Several quotes from a Hoover Institution Policy Review article "End of Dreams, Return of History" by Robert Kagan:
....National ambition drives China’s foreign policy today, and although it is tempered by prudence and the desire
to appear as unthreatening as possible to the rest of the world, the Chinese
are powerfully motivated to return their nation to what they regard as its
traditional position as the preeminent power in East Asia. They do not share a
European, postmodern view that power is passé; hence their now two-decades-long military buildup and modernization. Like the
Americans, they believe power, including military power, is a good thing to
have and that it is better to have more of it than less. Perhaps more
significant is the Chinese perception, also shared by Americans, that status
and honor, and not just wealth and security, are important for a nation....
...The current order, of course, is not only far from perfect but also offers no
guarantee against major conflict among the world
’s great powers. Even under the umbrella of unipolarity, regional conflicts
involving the large powers may erupt. War could erupt between China and Taiwan
and draw in both the United States and Japan. War could erupt between Russia
and Georgia, forcing the United States and its European allies to decide
whether to intervene or suffer the consequences of a Russian victory. Conflict
between India and Pakistan remains possible, as does conflict between Iran and
Israel or other Middle Eastern states. These, too, could draw in other great
powers, including the United States.
Such conflicts may be unavoidable no matter what policies the United States
pursues. But they are more likely to erupt if the United States weakens or
withdraws from its positions of regional dominance. This is especially true in
East Asia, where most nations agree that a reliable American power has a
stabilizing and pacific effect on the region. That is certainly the view of
most of China
’s neighbors. But even China, which seeks gradually to supplant the United States
as the dominant power in the region, faces the dilemma that an American
withdrawal could unleash an ambitious, independent, nationalist Japan....

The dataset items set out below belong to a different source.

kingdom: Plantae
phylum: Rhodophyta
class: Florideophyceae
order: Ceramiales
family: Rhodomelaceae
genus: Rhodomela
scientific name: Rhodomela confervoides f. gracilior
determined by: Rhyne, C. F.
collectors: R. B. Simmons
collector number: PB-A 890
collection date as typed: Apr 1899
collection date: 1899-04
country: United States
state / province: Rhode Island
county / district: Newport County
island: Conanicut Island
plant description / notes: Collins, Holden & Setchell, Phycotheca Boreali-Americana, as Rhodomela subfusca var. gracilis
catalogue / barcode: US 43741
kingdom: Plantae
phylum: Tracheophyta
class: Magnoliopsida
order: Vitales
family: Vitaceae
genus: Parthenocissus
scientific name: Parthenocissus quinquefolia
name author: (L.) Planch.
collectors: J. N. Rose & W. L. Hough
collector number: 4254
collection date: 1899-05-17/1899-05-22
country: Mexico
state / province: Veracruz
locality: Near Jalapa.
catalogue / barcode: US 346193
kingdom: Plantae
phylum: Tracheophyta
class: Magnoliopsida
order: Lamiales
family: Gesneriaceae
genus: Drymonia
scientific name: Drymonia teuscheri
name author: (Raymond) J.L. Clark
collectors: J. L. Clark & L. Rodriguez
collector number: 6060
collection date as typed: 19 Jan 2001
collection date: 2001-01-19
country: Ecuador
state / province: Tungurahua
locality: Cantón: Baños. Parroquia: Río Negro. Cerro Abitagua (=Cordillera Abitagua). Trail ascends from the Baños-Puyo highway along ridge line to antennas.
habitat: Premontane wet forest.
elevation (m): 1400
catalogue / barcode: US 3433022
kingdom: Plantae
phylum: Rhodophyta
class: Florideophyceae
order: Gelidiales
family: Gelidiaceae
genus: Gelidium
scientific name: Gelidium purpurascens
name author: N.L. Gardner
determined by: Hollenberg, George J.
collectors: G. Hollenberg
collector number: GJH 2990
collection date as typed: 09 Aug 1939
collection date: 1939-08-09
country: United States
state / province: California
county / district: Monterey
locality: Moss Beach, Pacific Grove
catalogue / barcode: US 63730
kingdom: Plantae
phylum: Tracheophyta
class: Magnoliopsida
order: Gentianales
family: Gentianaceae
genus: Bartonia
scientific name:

But those expectations have proved misplaced. China has not liberalized but has
shored up its autocratic government. Russia has turned away from imperfect
liberalism decisively toward autocracy. Of the world
’s great powers today, therefore, two of the largest, with over a billion and a
half people, have governments that are committed to autocratic rule and seem to
have the ability to sustain themselves in power for the foreseeable future with
apparent popular approval.
Many assume that Russian and Chinese leaders do not believe in
anything, and therefore they cannot be said to represent an ideology,
but that is mistaken. The rulers of China and Russia do have a set of
beliefs that guide them in both domestic and foreign policy. They
believe autocracy is better for their nations than democracy. They
believe it offers order and stability and the possibility of
prosperity. They believe that for their large, fractious nations, a
strong government is essential to prevent chaos and collapse. They
believe democracy is not the answer and that they are serving the best
interests of their peoples by holding and wielding power the way they
do. This is not a novel or, from a historical perspective, even a
disreputable idea. The European monarchies of the seventeenth,
eighteenth, and nineteenth centuries were thoroughly convinced of the
superiority of their form of government. They disdained democracy as
the rule of the licentious and greedy mob. Only in the past
half-century has liberalism gained widespread popularity around the
world, and even today some American thinkers exalt “liberal autocracy”
over what they, too, disdain as “illiberal democracy.” If two of the
world’s largest powers share a common commitment to autocratic
government, autocracy is not dead as an ideology. The autocratic
tradition has a long and distinguished past, and it is not as obvious
as it once seemed that it has no future.